A House bill on voter registration faces a certain, if awkward,
veto
Less than a week after George Bush stopped briefly in Panama
to herald "the rising tide of democracy across the Americas," the
House of Representatives approved a plan sponsored by Democrats
to simplify voter registration across the nation -- just in time
for the fall election. The so-called motor-voter bill would
require states to make it possible to register by mail, at a
variety of public buildings and bureaus, and when applying for a
driver's permit. But the 268-to-153 vote fell well short of the
two-thirds majority needed to override an all but certain
presidential veto. "Motor-voter," said top White House lobbyist
Nick Calio, "is dead in the driveway."
Bush says he opposes the measure, which would supersede a
patchwork of similar laws already on the books in 30 states,
because he believes its looser registration requirements would
lead to voter fraud. Less advertised but no less important is
the White House's reluctance to boost voter turnout in a year
when outsider Ross Perot has scrambled the Electoral College
math and the throw-the-bums-out mood has reached epidemic
proportion.
Just how much of Perot's support might come from new
voters? Not even Bush's top advisers know for sure. For now,
they say, Perot is drawing votes almost exclusively from the
ranks of disaffected, but largely registered, Democrats and
Republicans -- not the disenfranchised.

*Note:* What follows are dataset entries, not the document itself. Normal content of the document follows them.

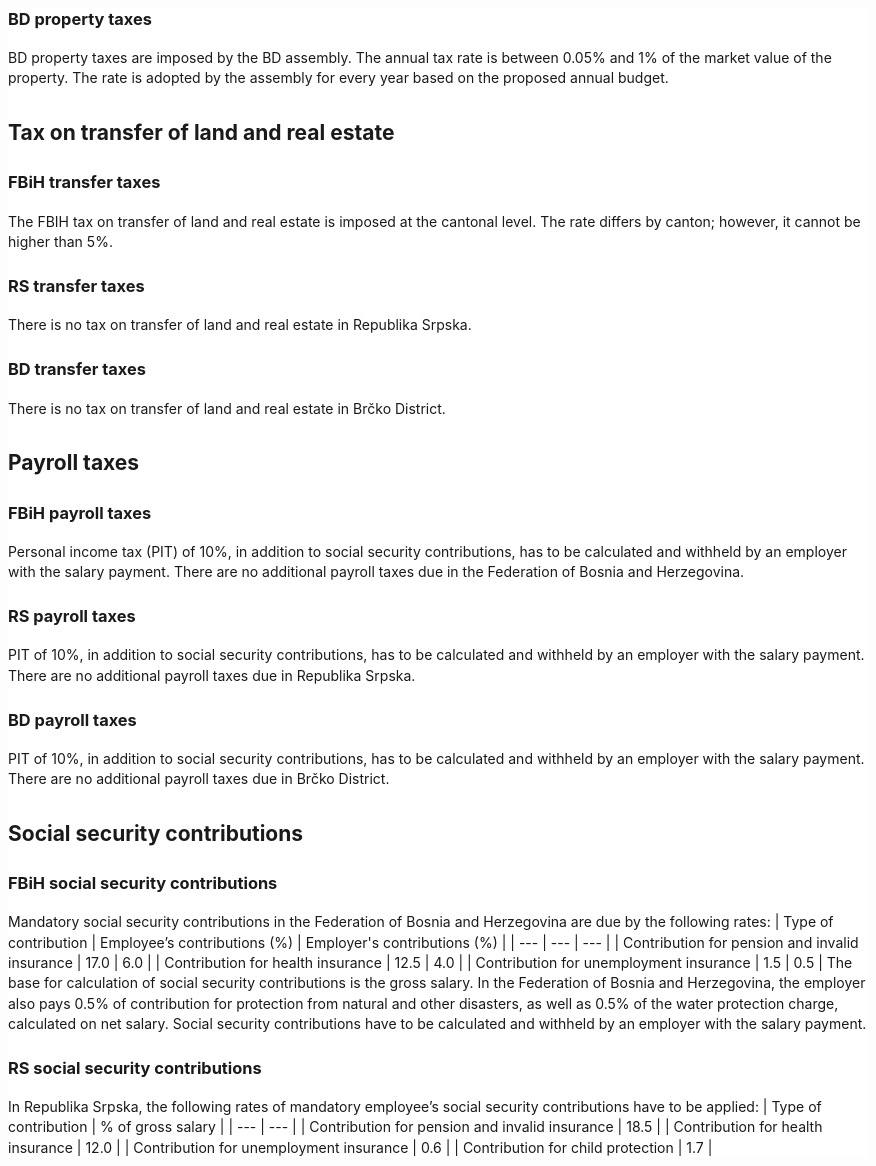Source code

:### BD property taxes
BD property taxes are imposed by the BD assembly. The annual tax rate is between 0.05% and 1% of the market value of the property. The rate is adopted by the assembly for every year based on the proposed annual budget.
## Tax on transfer of land and real estate
### FBiH transfer taxes
The FBIH tax on transfer of land and real estate is imposed at the cantonal level. The rate differs by canton; however, it cannot be higher than 5%.
### RS transfer taxes
There is no tax on transfer of land and real estate in Republika Srpska.
### BD transfer taxes
There is no tax on transfer of land and real estate in Brčko District.
## Payroll taxes
### FBiH payroll taxes
Personal income tax (PIT) of 10%, in addition to social security contributions, has to be calculated and withheld by an employer with the salary payment.
There are no additional payroll taxes due in the Federation of Bosnia and Herzegovina.
### RS payroll taxes
PIT of 10%, in addition to social security contributions, has to be calculated and withheld by an employer with the salary payment.
There are no additional payroll taxes due in Republika Srpska.
### BD payroll taxes
PIT of 10%, in addition to social security contributions, has to be calculated and withheld by an employer with the salary payment.
There are no additional payroll taxes due in Brčko District.
## Social security contributions
### FBiH social security contributions
Mandatory social security contributions in the Federation of Bosnia and Herzegovina are due by the following rates:
| Type of contribution | Employee’s contributions (%) | Employer's contributions (%) |
| --- | --- | --- |
| Contribution for pension and invalid insurance | 17.0 | 6.0 |
| Contribution for health insurance | 12.5 | 4.0 |
| Contribution for unemployment insurance | 1.5 | 0.5 |
The base for calculation of social security contributions is the gross salary.
In the Federation of Bosnia and Herzegovina, the employer also pays 0.5% of contribution for protection from natural and other disasters, as well as 0.5% of the water protection charge, calculated on net salary.
Social security contributions have to be calculated and withheld by an employer with the salary payment.
### RS social security contributions
In Republika Srpska, the following rates of mandatory employee’s social security contributions have to be applied:
| Type of contribution | % of gross salary |
| --- | --- |
| Contribution for pension and invalid insurance | 18.5 |
| Contribution for health insurance | 12.0 |
| Contribution for unemployment insurance | 0.6 |
| Contribution for child protection | 1.7 |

But that could change,
and if it does, the White House isn't keen to make registration
simpler.
Democrats charged that Bush's opposition to the House bill
and a similar Senate version stems from fears that more new
Democrats will register than new Republicans, and pointed with
indignant alarm to statistics showing that only 36% of the adult
population voted in 1990 elections -- a situation that may have
as much to do with disillusionment with endless Washington
politicking as with obstacles to registration.